I killed an hour or so familiarizing myself with how the FOW and Light and Vision functions interact, and I have to say that, despite some fantastically robust functionality (light source definitions, among many others), I have two suggestions:
(1) In the next major revision of MapTool,
centralize control of FOW, Light, and Vision on the GUI as much as possible. If possible: one spot for defaults on all three, another for active changes to all three. Consider offering "master" options that represent how these three interact: just seeing something on the menu that says something like "Light overrides FOW" or "FOW overrides Light" makes it much easier for newbies to ramp up the learning curve.

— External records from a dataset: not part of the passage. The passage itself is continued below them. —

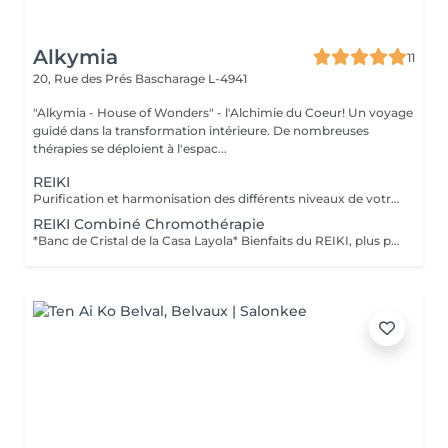
Alkymia
11
20, Rue des Prés
Bascharage L-4941
"Alkymia - House of Wonders" - l'Alchimie du Coeur! Un voyage
guidé dans la transformation intérieure. De nombreuses
thérapies se déploient à l'espac...
REIKI
Purification et harmonisation des différents niveaux de votre être physique, émotionnel, mental et spirituel.
REIKI Combiné Chromothérapie
*Banc de Cristal de la Casa Layola* Bienfaits du REIKI, plus purification des corps subtils de l'Être dans sa globalité, permet une meilleure connexion à soi, une relaxation intense, un meilleur ancrage et une clarté d'esprit...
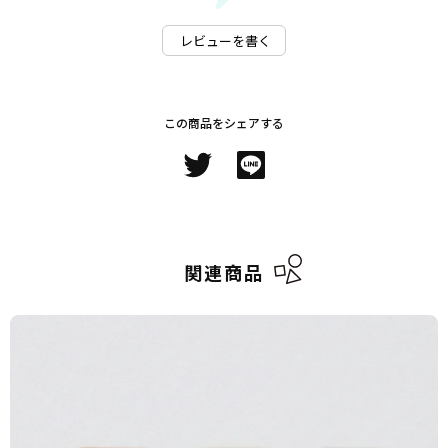
レビューを書く
この商品をシェアする
関連商品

(2) Non-D&D light paradigms. It is great that you can create concentric circles of light zones, as per D&D style vision rules, but MapTool really is a paradigm shift in playing. I understand, from a game-mechanics point-of-view, why light intensity edges are hard edges, but I'd like to see radial gradient (color gradient and opacity gradient) -- so that zones can have fuzzy/fading edges. As an added bonus, showing tokens in "dim" light zones merely as black silhouettes seems very useful, too. You can do that now with some manual legerdemain, but it could be an automated feature/option.
Anyway, still an outstanding set of tools. You've been able to give more gametable functionality to our hobby than WoTC with all its $$$ and (for a while) intense corporate pressure to crank out a gametable ap. They promised the moon and delivered nothing. You promised nothing and delivered a great product. Rock on!